>>>
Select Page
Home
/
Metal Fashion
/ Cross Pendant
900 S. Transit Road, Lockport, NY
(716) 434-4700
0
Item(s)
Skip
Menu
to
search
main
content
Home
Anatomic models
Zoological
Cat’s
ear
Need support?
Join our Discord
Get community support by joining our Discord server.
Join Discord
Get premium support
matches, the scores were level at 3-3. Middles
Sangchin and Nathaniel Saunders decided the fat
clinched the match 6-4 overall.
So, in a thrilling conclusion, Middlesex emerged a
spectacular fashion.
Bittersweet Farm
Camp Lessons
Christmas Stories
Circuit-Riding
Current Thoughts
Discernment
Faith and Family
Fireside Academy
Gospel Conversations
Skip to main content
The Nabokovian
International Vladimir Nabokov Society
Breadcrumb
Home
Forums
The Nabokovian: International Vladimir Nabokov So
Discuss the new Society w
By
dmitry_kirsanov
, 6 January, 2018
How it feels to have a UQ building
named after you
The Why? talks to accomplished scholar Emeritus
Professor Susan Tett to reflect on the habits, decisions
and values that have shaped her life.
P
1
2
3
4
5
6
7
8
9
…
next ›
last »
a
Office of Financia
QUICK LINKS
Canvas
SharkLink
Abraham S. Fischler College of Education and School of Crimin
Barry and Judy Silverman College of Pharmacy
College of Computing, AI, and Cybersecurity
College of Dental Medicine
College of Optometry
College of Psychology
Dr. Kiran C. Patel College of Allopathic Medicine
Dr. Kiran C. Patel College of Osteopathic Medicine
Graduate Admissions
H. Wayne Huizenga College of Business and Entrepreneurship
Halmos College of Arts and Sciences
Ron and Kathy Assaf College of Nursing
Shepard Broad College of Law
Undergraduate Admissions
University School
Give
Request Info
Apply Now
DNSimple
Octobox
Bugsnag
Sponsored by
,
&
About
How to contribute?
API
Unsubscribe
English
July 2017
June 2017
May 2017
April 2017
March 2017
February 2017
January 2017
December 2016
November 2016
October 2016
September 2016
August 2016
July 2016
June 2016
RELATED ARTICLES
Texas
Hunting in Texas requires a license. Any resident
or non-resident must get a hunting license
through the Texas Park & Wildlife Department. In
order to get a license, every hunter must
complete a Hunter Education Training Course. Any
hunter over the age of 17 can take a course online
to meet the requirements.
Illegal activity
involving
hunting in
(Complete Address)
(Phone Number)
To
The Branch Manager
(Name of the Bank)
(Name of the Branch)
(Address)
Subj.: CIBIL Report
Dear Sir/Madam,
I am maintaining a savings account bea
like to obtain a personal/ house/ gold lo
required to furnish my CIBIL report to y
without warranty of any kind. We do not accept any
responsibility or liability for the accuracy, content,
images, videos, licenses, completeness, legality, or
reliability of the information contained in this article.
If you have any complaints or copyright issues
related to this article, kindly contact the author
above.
<<<
=== Instructions to follow ===
Please restate the data word for word, every record included.

=== Reply to the exercise ===
Select Page
Home
/
Metal Fashion
/ Cross Pendant
900 S. Transit Road, Lockport, NY
(716) 434-4700
0
Item(s)
Skip
Menu
to
search
main
content
Home
Anatomic models
Zoological
Cat’s
ear
Need support?
Join our Discord
Get community support by joining our Discord server.
Join Discord
Get premium support
matches, the scores were level at 3-3. Middles
Sangchin and Nathaniel Saunders decided the fat
clinched the match 6-4 overall.
So, in a thrilling conclusion, Middlesex emerged a
spectacular fashion.
Bittersweet Farm
Camp Lessons
Christmas Stories
Circuit-Riding
Current Thoughts
Discernment
Faith and Family
Fireside Academy
Gospel Conversations
Skip to main content
The Nabokovian
International Vladimir Nabokov Society
Breadcrumb
Home
Forums
The Nabokovian: International Vladimir Nabokov So
Discuss the new Society w
By
dmitry_kirsanov
, 6 January, 2018
How it feels to have a UQ building
named after you
The Why? talks to accomplished scholar Emeritus
Professor Susan Tett to reflect on the habits, decisions
and values that have shaped her life.
P
1
2
3
4
5
6
7
8
9
…
next ›
last »
a
Office of Financia
QUICK LINKS
Canvas
SharkLink
Abraham S. Fischler College of Education and School of Crimin
Barry and Judy Silverman College of Pharmacy
College of Computing, AI, and Cybersecurity
College of Dental Medicine
College of Optometry
College of Psychology
Dr. Kiran C. Patel College of Allopathic Medicine
Dr. Kiran C. Patel College of Osteopathic Medicine
Graduate Admissions
H. Wayne Huizenga College of Business and Entrepreneurship
Halmos College of Arts and Sciences
Ron and Kathy Assaf College of Nursing
Shepard Broad College of Law
Undergraduate Admissions
University School
Give
Request Info
Apply Now
DNSimple
Octobox
Bugsnag
Sponsored by
,
&
About
How to contribute?
API
Unsubscribe
English
July 2017
June 2017
May 2017
April 2017
March 2017
February 2017
January 2017
December 2016
November 2016
October 2016
September 2016
August 2016
July 2016
June 2016
RELATED ARTICLES
Texas
Hunting in Texas requires a license. Any resident
or non-resident must get a hunting license
through the Texas Park & Wildlife Department. In
order to get a license, every hunter must
complete a Hunter Education Training Course. Any
hunter over the age of 17 can take a course online
to meet the requirements.
Illegal activity
involving
hunting in
(Complete Address)
(Phone Number)
To
The Branch Manager
(Name of the Bank)
(Name of the Branch)
(Address)
Subj.: CIBIL Report
Dear Sir/Madam,
I am maintaining a savings account bea
like to obtain a personal/ house/ gold lo
required to furnish my CIBIL report to y
without warranty of any kind. We do not accept any
responsibility or liability for the accuracy, content,
images, videos, licenses, completeness, legality, or
reliability of the information contained in this article.
If you have any complaints or copyright issues
related to this article, kindly contact the author
above.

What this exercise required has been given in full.